Task item — Copy out the stretch of the records from the line that contains "on 4.1 (in)." through the line that contains "Response: 8678.40 (ft³)", both ends included, and nothing else.

Entries shown —
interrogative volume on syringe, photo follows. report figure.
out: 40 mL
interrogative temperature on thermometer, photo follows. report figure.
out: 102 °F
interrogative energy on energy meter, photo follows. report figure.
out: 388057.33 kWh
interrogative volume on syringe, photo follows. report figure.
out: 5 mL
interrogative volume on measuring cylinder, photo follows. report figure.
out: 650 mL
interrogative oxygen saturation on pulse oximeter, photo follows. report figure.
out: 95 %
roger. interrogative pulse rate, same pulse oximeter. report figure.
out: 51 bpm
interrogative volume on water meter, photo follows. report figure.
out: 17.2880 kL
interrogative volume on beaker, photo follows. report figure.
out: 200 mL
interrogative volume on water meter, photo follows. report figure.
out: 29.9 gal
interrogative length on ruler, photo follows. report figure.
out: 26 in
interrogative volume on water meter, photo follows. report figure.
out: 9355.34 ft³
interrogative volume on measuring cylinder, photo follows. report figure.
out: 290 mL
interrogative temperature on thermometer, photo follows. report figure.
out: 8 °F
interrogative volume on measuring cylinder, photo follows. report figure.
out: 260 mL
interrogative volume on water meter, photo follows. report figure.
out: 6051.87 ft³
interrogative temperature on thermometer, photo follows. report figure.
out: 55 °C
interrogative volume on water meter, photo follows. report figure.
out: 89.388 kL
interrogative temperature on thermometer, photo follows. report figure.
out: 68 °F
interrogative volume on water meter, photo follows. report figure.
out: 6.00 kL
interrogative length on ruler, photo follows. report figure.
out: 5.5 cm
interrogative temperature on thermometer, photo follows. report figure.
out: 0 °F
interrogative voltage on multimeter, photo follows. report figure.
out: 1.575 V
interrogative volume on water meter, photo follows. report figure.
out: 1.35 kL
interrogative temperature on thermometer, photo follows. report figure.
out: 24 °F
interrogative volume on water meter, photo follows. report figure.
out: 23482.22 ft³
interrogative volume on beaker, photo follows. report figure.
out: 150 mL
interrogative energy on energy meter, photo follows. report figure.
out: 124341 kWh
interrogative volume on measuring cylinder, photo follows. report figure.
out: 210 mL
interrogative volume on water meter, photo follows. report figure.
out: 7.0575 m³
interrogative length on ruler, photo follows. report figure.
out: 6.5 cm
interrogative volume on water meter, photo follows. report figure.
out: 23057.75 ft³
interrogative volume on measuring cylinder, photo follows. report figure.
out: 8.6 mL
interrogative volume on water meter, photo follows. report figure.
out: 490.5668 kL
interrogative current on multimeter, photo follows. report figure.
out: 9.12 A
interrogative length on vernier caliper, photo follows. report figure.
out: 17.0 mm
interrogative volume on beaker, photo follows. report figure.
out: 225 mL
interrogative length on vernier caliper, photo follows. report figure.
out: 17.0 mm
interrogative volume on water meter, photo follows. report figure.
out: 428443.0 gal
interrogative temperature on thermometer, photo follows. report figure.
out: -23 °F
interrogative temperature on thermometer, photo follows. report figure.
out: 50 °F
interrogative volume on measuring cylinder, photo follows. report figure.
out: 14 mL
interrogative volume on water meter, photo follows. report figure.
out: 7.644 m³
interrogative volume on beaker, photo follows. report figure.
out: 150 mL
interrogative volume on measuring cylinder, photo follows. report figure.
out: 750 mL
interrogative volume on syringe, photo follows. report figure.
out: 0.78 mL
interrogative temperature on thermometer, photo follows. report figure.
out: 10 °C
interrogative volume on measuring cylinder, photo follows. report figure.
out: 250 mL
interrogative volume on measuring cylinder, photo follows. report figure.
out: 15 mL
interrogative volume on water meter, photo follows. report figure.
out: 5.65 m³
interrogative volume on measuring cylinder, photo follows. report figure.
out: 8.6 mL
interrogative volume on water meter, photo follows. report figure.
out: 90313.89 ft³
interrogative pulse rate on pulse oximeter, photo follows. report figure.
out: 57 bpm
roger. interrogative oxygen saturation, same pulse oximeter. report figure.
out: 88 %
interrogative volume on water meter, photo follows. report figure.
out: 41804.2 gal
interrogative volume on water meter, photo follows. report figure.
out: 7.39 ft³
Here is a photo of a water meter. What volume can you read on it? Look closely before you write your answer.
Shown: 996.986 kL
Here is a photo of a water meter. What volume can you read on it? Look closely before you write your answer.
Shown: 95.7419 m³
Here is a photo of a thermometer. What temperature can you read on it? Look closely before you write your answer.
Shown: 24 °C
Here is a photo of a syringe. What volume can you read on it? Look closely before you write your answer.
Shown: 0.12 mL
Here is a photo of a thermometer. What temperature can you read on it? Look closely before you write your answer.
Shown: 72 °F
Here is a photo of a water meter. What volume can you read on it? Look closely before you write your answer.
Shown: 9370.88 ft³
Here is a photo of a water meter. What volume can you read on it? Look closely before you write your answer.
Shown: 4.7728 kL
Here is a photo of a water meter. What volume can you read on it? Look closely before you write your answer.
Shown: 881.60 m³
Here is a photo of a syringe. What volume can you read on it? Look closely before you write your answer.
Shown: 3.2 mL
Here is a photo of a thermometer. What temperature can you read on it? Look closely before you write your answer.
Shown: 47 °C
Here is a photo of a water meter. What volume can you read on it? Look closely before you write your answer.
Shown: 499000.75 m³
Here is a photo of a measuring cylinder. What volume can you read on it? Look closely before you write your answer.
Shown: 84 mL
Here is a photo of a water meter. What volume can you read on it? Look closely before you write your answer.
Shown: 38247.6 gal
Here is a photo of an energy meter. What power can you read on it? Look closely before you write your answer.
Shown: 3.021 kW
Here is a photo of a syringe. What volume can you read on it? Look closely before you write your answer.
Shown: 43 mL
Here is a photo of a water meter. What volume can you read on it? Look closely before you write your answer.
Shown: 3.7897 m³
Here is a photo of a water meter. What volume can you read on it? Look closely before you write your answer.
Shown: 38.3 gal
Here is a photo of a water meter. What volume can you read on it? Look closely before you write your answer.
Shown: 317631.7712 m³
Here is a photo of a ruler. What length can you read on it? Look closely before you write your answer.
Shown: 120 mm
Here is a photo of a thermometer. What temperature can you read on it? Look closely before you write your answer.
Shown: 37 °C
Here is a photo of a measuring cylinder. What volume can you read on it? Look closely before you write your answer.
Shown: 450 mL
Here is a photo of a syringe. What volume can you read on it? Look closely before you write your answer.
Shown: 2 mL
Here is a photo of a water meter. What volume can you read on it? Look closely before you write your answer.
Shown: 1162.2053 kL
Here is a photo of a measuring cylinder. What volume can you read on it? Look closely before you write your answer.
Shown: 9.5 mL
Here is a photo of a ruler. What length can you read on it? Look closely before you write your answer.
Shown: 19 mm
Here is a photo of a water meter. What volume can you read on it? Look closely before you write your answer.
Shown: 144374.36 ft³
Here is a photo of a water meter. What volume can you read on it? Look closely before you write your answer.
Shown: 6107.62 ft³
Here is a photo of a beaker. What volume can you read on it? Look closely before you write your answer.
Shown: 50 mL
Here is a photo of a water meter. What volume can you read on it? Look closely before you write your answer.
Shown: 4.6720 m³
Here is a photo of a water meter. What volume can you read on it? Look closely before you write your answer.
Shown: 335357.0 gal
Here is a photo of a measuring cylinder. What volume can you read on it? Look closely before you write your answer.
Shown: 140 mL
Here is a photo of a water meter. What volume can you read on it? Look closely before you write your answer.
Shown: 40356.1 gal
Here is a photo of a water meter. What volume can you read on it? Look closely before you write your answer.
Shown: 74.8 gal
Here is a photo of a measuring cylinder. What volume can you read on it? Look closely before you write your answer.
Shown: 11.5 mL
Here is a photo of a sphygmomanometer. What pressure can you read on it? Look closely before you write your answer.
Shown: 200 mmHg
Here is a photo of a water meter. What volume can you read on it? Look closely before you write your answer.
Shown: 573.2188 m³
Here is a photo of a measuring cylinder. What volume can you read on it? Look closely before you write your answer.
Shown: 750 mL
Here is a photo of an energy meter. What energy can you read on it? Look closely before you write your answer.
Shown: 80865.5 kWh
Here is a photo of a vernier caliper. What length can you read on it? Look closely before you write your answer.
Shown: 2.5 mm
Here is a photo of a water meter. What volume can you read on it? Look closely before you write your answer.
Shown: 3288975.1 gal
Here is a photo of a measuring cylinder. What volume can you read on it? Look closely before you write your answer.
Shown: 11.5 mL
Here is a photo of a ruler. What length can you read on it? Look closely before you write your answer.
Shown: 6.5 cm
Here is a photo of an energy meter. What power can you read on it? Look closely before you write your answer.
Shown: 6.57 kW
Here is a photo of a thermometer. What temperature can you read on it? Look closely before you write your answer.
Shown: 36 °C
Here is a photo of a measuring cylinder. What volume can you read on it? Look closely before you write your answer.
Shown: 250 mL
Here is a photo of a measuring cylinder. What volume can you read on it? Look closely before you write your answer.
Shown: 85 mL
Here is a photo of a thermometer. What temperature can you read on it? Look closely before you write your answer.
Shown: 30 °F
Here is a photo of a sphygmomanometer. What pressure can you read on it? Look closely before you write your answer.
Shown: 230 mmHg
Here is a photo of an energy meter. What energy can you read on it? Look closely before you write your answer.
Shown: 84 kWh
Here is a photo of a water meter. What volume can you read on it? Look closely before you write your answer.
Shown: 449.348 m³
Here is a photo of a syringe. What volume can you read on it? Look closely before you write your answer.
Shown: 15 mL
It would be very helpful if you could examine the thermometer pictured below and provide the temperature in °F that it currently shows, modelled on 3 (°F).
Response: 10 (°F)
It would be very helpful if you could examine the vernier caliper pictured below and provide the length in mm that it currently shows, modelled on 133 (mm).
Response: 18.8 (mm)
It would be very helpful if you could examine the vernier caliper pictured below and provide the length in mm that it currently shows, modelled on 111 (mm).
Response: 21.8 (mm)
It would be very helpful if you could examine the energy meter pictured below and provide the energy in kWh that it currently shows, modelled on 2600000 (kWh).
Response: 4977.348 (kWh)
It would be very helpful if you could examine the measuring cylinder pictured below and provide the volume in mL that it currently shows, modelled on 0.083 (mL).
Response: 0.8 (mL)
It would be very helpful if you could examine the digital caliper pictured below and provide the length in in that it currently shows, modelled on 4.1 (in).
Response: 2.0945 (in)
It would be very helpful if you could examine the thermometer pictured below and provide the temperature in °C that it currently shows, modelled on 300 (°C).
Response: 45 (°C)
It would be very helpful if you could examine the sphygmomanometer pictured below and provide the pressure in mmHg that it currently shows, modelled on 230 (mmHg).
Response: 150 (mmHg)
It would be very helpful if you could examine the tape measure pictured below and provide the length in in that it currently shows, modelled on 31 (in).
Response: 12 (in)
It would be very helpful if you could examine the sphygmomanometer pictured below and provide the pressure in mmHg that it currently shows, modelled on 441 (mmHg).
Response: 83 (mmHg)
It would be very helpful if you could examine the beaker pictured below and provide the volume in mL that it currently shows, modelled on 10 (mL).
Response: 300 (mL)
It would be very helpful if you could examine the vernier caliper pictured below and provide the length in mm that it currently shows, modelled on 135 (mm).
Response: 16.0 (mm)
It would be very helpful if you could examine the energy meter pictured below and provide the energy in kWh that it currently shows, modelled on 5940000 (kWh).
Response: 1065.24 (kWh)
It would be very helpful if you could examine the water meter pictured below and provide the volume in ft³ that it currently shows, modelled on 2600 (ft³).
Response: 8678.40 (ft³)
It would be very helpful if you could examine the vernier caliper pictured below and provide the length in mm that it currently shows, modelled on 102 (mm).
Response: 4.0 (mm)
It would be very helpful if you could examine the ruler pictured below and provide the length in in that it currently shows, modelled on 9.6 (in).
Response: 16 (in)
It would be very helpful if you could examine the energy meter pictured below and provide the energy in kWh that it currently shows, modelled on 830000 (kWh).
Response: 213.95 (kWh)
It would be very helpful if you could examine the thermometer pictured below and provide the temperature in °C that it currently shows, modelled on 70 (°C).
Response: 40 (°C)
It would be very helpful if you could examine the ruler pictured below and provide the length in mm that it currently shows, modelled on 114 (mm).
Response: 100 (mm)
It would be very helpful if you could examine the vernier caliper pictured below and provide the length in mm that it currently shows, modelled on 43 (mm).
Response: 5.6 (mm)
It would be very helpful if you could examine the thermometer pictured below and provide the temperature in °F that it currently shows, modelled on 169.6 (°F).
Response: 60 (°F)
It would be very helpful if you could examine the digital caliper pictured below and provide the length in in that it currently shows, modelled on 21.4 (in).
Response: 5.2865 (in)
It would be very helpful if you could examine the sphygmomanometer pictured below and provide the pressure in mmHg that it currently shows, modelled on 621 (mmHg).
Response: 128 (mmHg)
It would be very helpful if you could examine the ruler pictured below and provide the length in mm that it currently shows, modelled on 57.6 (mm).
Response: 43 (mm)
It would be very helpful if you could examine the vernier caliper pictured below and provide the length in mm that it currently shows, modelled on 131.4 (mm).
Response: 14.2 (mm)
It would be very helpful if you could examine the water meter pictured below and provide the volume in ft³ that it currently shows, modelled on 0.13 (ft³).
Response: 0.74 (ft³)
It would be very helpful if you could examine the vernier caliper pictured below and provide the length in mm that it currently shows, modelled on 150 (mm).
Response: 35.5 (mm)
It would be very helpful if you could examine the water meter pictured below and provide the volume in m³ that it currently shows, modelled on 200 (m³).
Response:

Response below —
It would be very helpful if you could examine the digital caliper pictured below and provide the length in in that it currently shows, modelled on 4.1 (in).
Response: 2.0945 (in)
It would be very helpful if you could examine the thermometer pictured below and provide the temperature in °C that it currently shows, modelled on 300 (°C).
Response: 45 (°C)
It would be very helpful if you could examine the sphygmomanometer pictured below and provide the pressure in mmHg that it currently shows, modelled on 230 (mmHg).
Response: 150 (mmHg)
It would be very helpful if you could examine the tape measure pictured below and provide the length in in that it currently shows, modelled on 31 (in).
Response: 12 (in)
It would be very helpful if you could examine the sphygmomanometer pictured below and provide the pressure in mmHg that it currently shows, modelled on 441 (mmHg).
Response: 83 (mmHg)
It would be very helpful if you could examine the beaker pictured below and provide the volume in mL that it currently shows, modelled on 10 (mL).
Response: 300 (mL)
It would be very helpful if you could examine the vernier caliper pictured below and provide the length in mm that it currently shows, modelled on 135 (mm).
Response: 16.0 (mm)
It would be very helpful if you could examine the energy meter pictured below and provide the energy in kWh that it currently shows, modelled on 5940000 (kWh).
Response: 1065.24 (kWh)
It would be very helpful if you could examine the water meter pictured below and provide the volume in ft³ that it currently shows, modelled on 2600 (ft³).
Response: 8678.40 (ft³)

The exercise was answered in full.